Try it: Quote, word for word, the section of the passage on front-of-house sound below, starting at "Sound operators, excluding" and ending at "show is mixed.".

Text under study:
──────────
Sound operators, excluding the monitor engineers, are normally positioned in a small sectioned-off area front-of-house, surrounded by the audience or at the edge of the audience area. From this position they have unobstructed listening and a clear view of the performance, enabling the operation of the main speaker system, show control consoles and other equipment. In this case "front of house" can refer to both the general audience/public area or to the specific small section from where the show is mixed.
The front of house speakers are the main speakers that cover the audience, and the front of house desk is the desk that generates the front of house audio mix. In smaller venues the front of house desk may also produce foldback (monitor) mixes for the monitor speakers onstage, whereas in larger venues there will normally be a second mixing desk for monitor control positioned just off the side of the main stage. The audio engineer that designs the front of house sound system and puts it into place for the show/event is the system engineer, and this role is often separate from the person who operates the mixing desk who is often employed by the band directly on larger tours or employed by the venue for smaller tours. The touring engineer is usually assisted by a house sound engineer (employed by the venue) who will be familiar with the installed system of the venue.
──────────
Collected material:

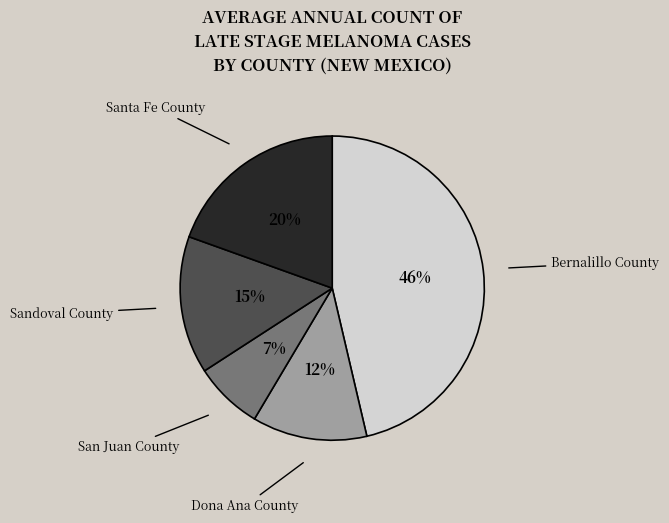

To the nearest percent, what percentage of the pie is Sandoval County?

15%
──────────
Result of the task:
Sound operators, excluding the monitor engineers, are normally positioned in a small sectioned-off area front-of-house, surrounded by the audience or at the edge of the audience area. From this position they have unobstructed listening and a clear view of the performance, enabling the operation of the main speaker system, show control consoles and other equipment. In this case "front of house" can refer to both the general audience/public area or to the specific small section from where the show is mixed.